Tumor angiogenesis plays a pivotal role in the progression and development of gastric cancer. Overexpression of VEGF is associated with unfavorable prognosis and aggressive behavior of tumors [11]. Moreover, several studies have demonstrated that increased VEGF expression and microvessel density (MVD) are strongly related to worse prognosis in gastric cancer patients [12-15]. Therefore, to explore the role of AGGF1 in angiogenesis of gastric cancer, we explored the relationships between VEGF and AGGF1 expression levels in GC tissues. We also found a significantly positive relationship between AGGF1 and VEGF expressions in gastric cancer tissues, suggesting that AGGF1, probably cooperating with VEGF, is involved in tumor angiogenesis of gastric cancer. The potential underlying mechanisms may be that AGGF1 induces the expression of VEGF through β-catenin-dependent signaling [4].

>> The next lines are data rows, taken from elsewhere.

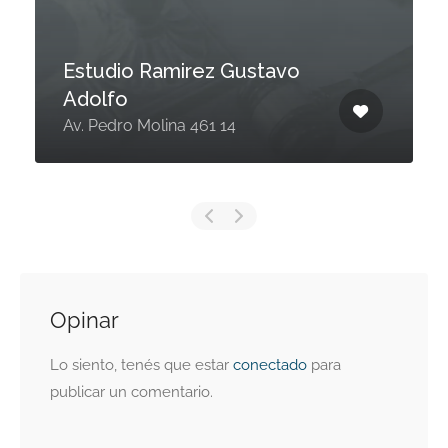
Estudio Ramirez Gustavo
Adolfo
Av. Pedro Molina 461 14
Opinar
Lo siento, tenés que estar
conectado
para
publicar un comentario.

However, some limitations should be acknowledged in this study. Firstly, it was a retrospective study with relatively small samples. Secondly, we only used immunohistochemical method to examine the protein expression levels of AGGF1 and VEGF in gastric cancer tissues, and the gene expression level was not assessed. Lastly, the exact underlying mechanisms in the participation of AGGF1 in angiogenesis of gastric cancer need to be further explored.

Conclusions

In summary, our preliminary results show that AGGF1 protein is overexpressed in gastric cancer tissues and it can be used as an independent parameter to evaluate and predict the postoperative survival time of gastric cancer patients. The potential mechanism is probably related to the promotion of tumor angiogenesis. In future, targeting AGGF1 for the inhibition of angiogenesis may be a new therapeutic strategy for gastric cancer patients.